= Beginning of Section =
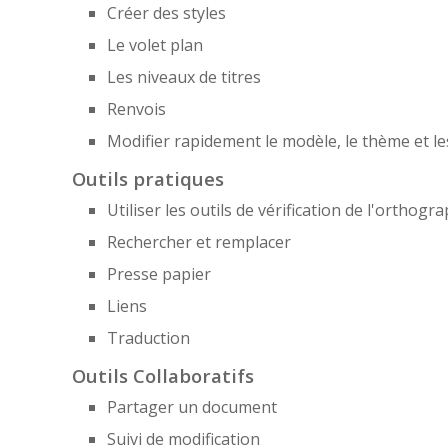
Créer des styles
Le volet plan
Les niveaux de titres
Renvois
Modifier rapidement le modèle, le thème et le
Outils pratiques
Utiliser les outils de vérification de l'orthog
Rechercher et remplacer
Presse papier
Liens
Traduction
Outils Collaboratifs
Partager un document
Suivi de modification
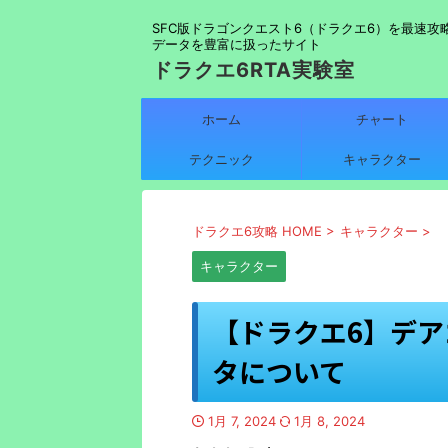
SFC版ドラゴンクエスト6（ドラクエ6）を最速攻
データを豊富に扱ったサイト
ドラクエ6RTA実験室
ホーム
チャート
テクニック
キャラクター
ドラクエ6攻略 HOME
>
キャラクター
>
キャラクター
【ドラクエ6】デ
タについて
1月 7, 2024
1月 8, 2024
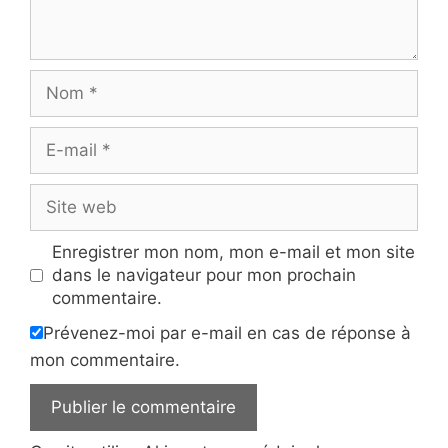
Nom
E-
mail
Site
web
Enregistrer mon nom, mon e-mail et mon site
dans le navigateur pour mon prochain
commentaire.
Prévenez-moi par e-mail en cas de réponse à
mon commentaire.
= End of Section =
= Beginning of Section =
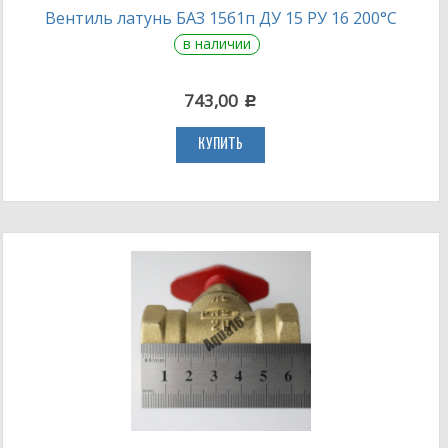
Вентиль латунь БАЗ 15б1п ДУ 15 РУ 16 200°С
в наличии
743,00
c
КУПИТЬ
= End of Section =
= Beginning of Section =
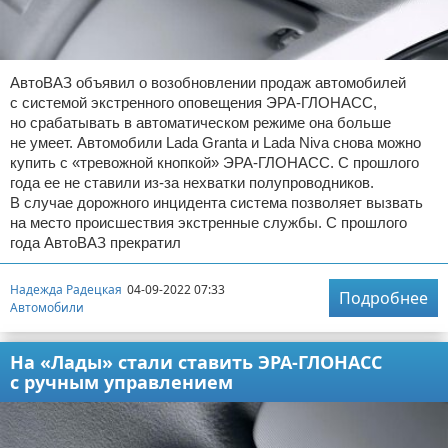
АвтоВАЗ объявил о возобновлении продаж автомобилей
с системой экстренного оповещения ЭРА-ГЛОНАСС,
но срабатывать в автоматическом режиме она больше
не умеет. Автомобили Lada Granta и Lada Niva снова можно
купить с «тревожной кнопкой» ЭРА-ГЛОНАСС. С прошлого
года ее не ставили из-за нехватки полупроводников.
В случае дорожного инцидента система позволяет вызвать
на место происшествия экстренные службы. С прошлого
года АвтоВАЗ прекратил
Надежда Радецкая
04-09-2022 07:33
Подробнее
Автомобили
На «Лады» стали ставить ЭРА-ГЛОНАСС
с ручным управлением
= End of Section =
**Instruction**
Quote the lines in these records from the one containing "АвтоВАЗ объявил о" through the one containing "с ручным управлением", including both of those lines, and nothing else.

**Task result**
АвтоВАЗ объявил о возобновлении продаж автомобилей
с системой экстренного оповещения ЭРА-ГЛОНАСС,
но срабатывать в автоматическом режиме она больше
не умеет. Автомобили Lada Granta и Lada Niva снова можно
купить с «тревожной кнопкой» ЭРА-ГЛОНАСС. С прошлого
года ее не ставили из-за нехватки полупроводников.
В случае дорожного инцидента система позволяет вызвать
на место происшествия экстренные службы. С прошлого
года АвтоВАЗ прекратил
Надежда Радецкая
04-09-2022 07:33
Подробнее
Автомобили
На «Лады» стали ставить ЭРА-ГЛОНАСС
с ручным управлением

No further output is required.